Last Tuesday night, the Cobb Board of Commissioners approved a contract for $168,000 to the local firm Garrett McNatt Hennessey & Carpenter to lobby for federal government grants and influence at the state capitol. Moments earlier the BOC had closed out public comment on any topic after hearing 12 supporters shower praise, admiration and thanks on the Cobb BOC for negotiating the funding for public financing of a private sports team.
Not one dissenting comment could be heard on any other county business because the BOC had closed out any further public comment. Even after asking the county manager and two commissioners for permission to speak on the lobbyist contract, Chairman Lee wanted to know why I waited until that night and that he’d “think about it”. I told him that the agenda was not dropped until after business hours on Friday. This shows a lack of leadership and disenfranchises citizens of their right to speak, period.

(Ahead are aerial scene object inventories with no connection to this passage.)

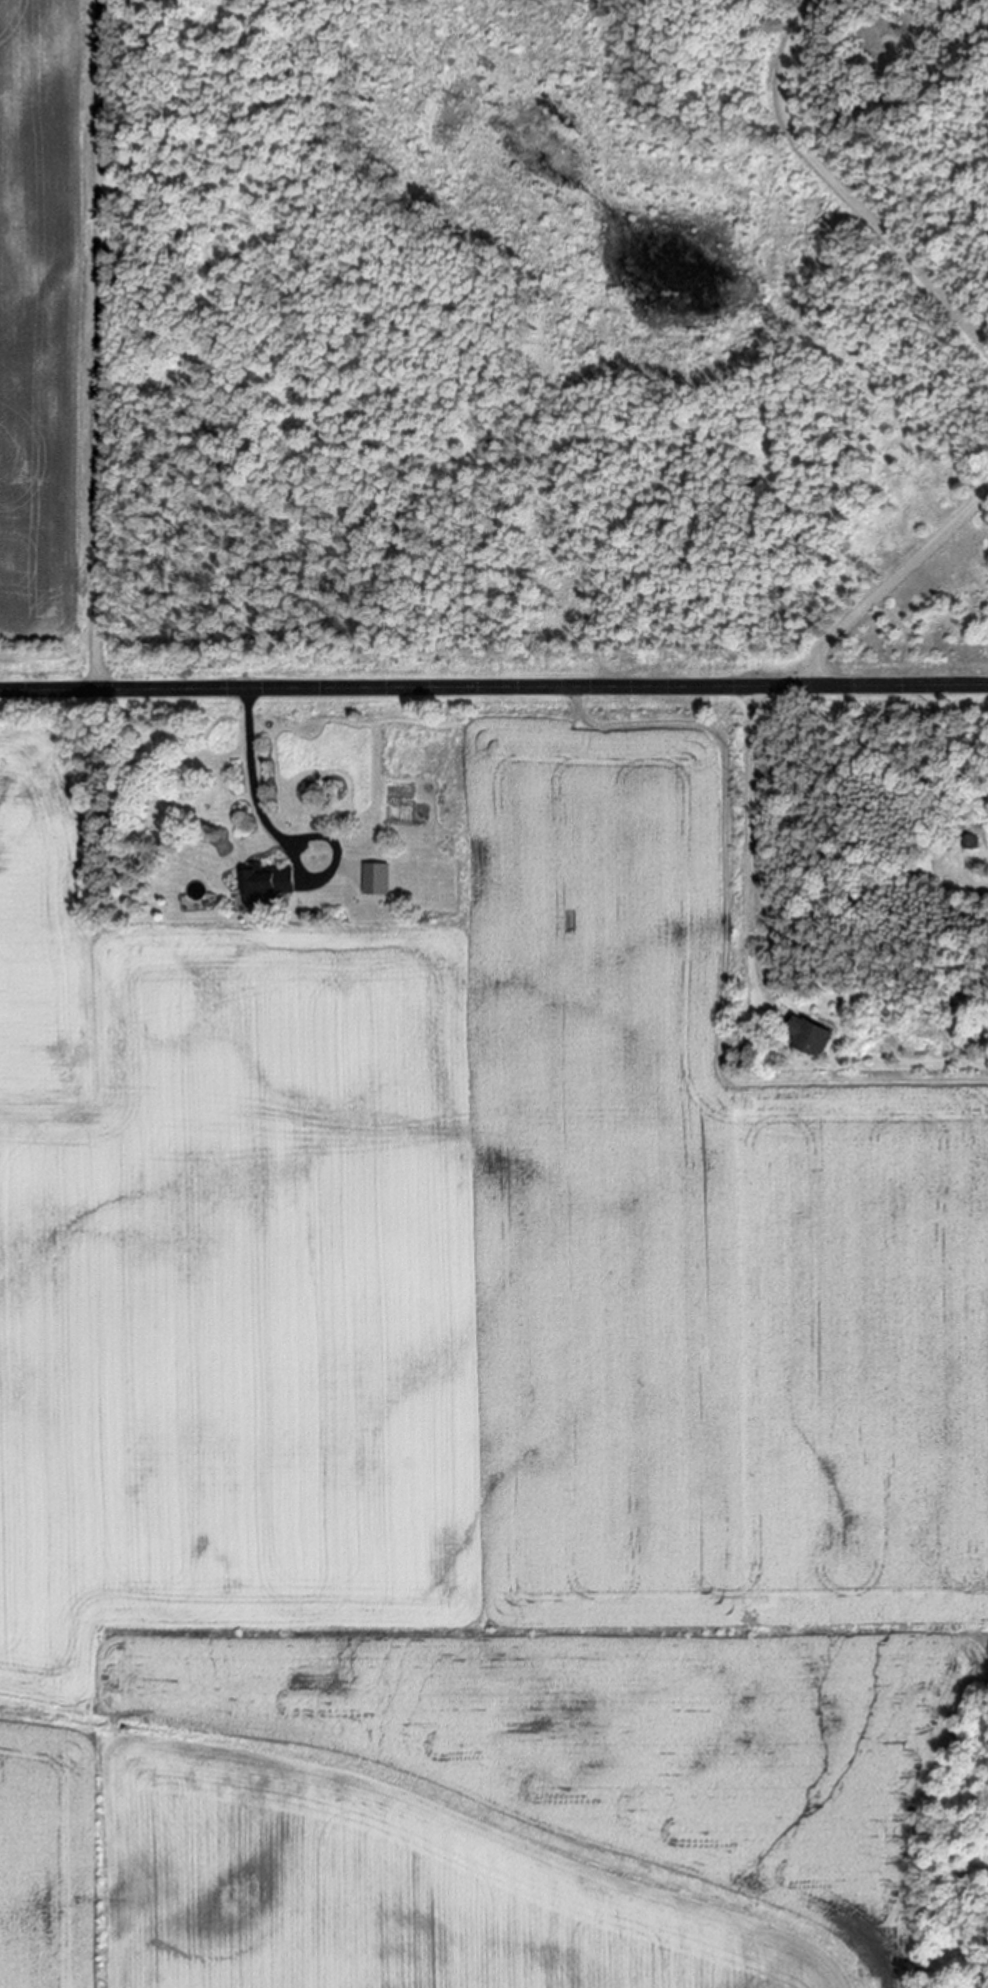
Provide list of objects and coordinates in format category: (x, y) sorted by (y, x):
road: (839, 189)
road: (100, 345)
road: (892, 584)
road: (493, 687)
road: (264, 812)
road: (751, 840)
building: (375, 879)
building: (806, 1035)

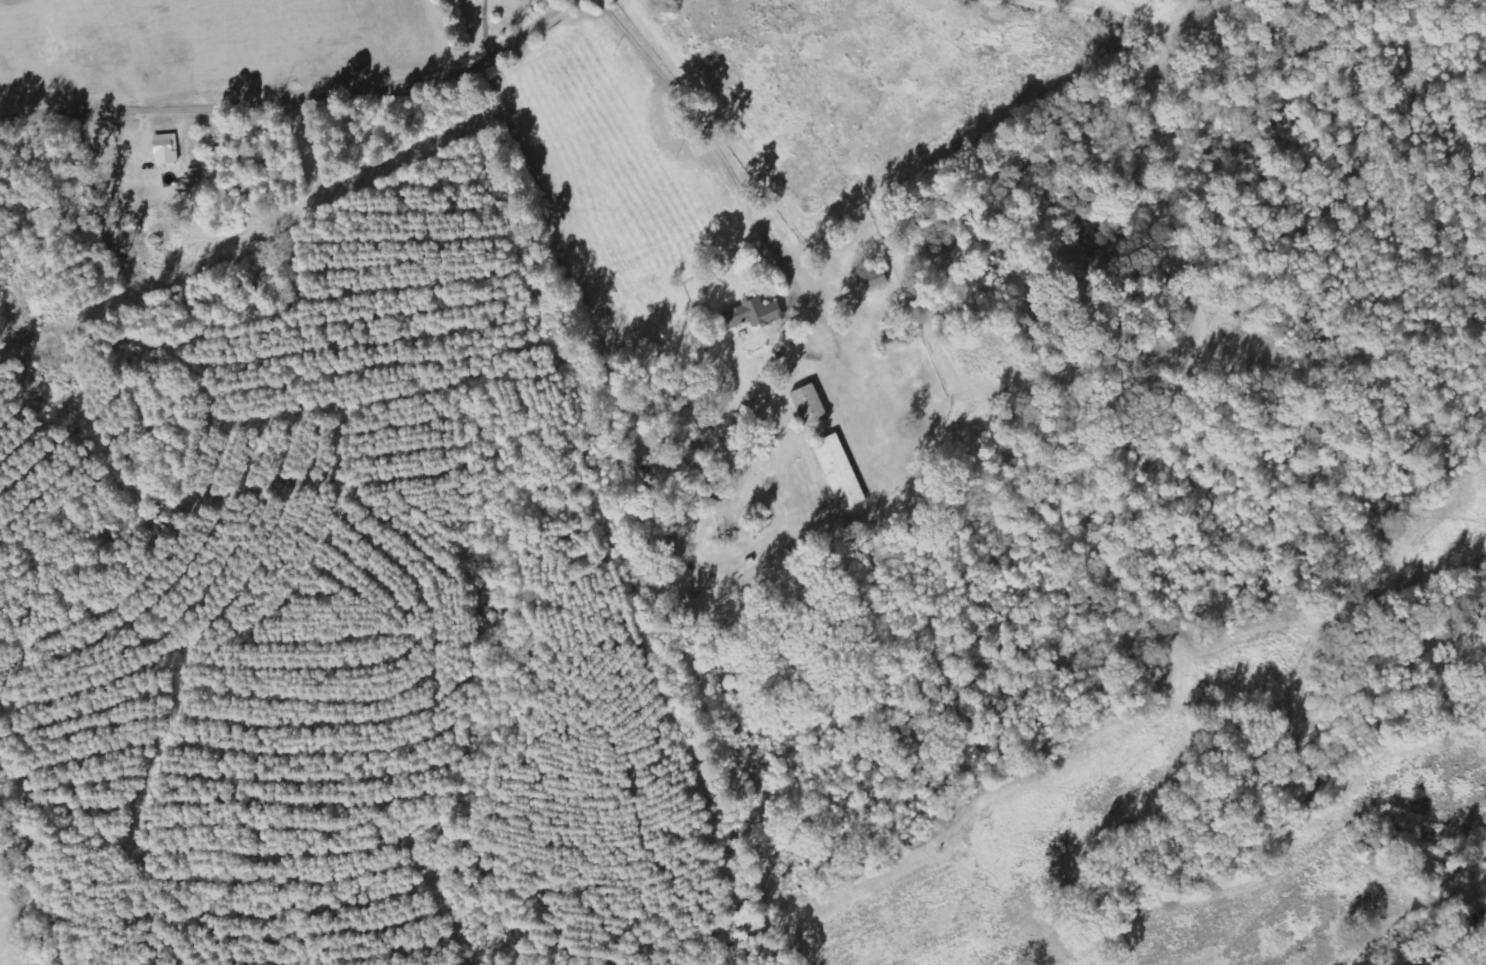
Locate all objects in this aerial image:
road: (258, 68)
road: (697, 130)
building: (165, 148)
building: (875, 278)
building: (750, 313)
building: (807, 403)
building: (838, 471)

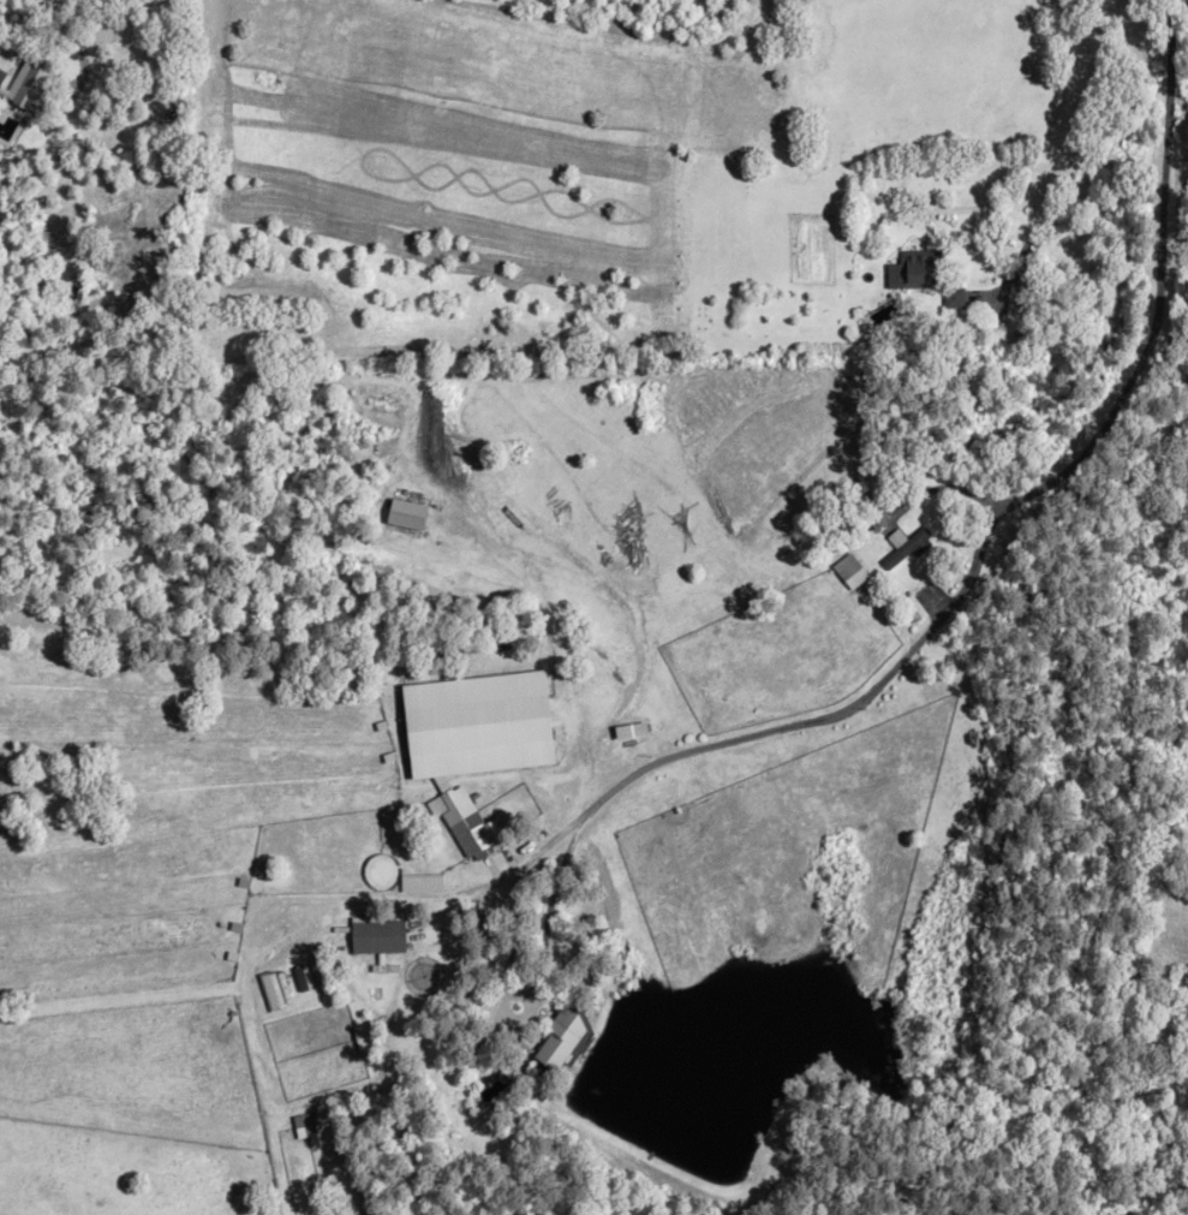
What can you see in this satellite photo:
building: (801, 10)
building: (918, 271)
building: (1116, 316)
road: (987, 537)
building: (908, 548)
building: (854, 572)
building: (444, 805)
building: (481, 833)
building: (426, 882)
road: (550, 909)
building: (383, 936)
building: (565, 1038)
building: (307, 1125)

Under the Georgia Constitution, Section I, Paragraph IX, the people have a right to petition those vested with the powers of government for redress of grievances. That is, in all counties except Cobb, where the people were also blocked from opposing comment on a seemingly small outsourced contract for lobbying services.
The $168,000 contract seems insignificant in comparison to the larger Braves financing deal but the impact could be just as big. One of the main lobbying efforts for the county would be for federal assistance on a $500 billion dollar bus rapid transit (BRT) system that would run from the Arts Center in downtown Atlanta to Kennesaw State University. The BRT system will likely require additional tax revenue to subsidize the total cost and ongoing operation of the project.
That’s the problem. Taking federal grants and incentives in the first place usually obligate taxpayers to additional unfunded expenditures. It’s not appropriate to spend taxpayer money to lobby for incentives that will ultimately cost the taxpayer more money on projects they may not want. But then again, Chairman Lee is not concerned about what the citizens want, just as long as the Chamber of Commerce and Cumberland CID (both unelected organizations) get their agenda passed.
Research handed out by the Transportation Leadership Coalition (TLC), a group which fought the TSPLOST in 2012 and was successful in blocking passage in 9 out of 12 regions, shows that taxpayers are already paying elected officials a combined $10,027,596 annually for elected representation at the federal, state and local level. This figure includes salaries and office expenses for US senators, US representatives, state senators, state representatives, and Cobb county commissioners.
Based on additional research by the TLC, it’s estimated that the salaries and office budget for the chairman and commissioners is around $1,198,557 annually. Notwithstanding the arguments against the county hiring a lobbyist firm to seek federal grants, why should Cobb taxpayers give the county commissioners more money to do their job of contacting state and federal legislators?
The county is already a member of the Association of County Commissions of Georgia which lobbies for the county’s interest at the state level. One has to ask why the county needs to hire another firm to do the job expected of county commissioners and employees.
There are still other questions to be answered. Why should Cobb taxpayers pay a lobbyist $168,000 to get federal incentives for a ½ billion dollar boondoggle BRT system that will require more taxes to subsidize in perpetuity? Was this lobby contract put on that agenda so that it could be overshadowed by the Braves bond financing approval? Isn’t the Garrett firm the same group hired to promote the failed TSPLOST? One wonders if they will do a better job the second time around. Is it possible this is being done because the local Cobb legislative delegation is not in agreement with what the county commission is doing? Is this a way for them to circumvent the Cobb delegation and strong arm the state legislature?
We elect representatives to work for the people not to work against us in creating additional tax burdens. No wonder public trust in government is at an all-time low. We’ve come to expect large document dumps after hours on holiday weekends from the federal government in Washington. Is this going to be the “Cobb way” of doing the peoples’ business? We’re seeing locally how public officials negotiate secret deals with multi-million dollar private entities outside of public review and transparency. These are touted as great models of public/private partnerships that create jobs and grow the economy. Yet, this PPP looks more like private profits, power, and politics than anything benefiting the public. Now we see the blocking of public comment that opposes the actions of local government which seems reminiscent of the all-powerful oligarchs of Soviet days. What’s next?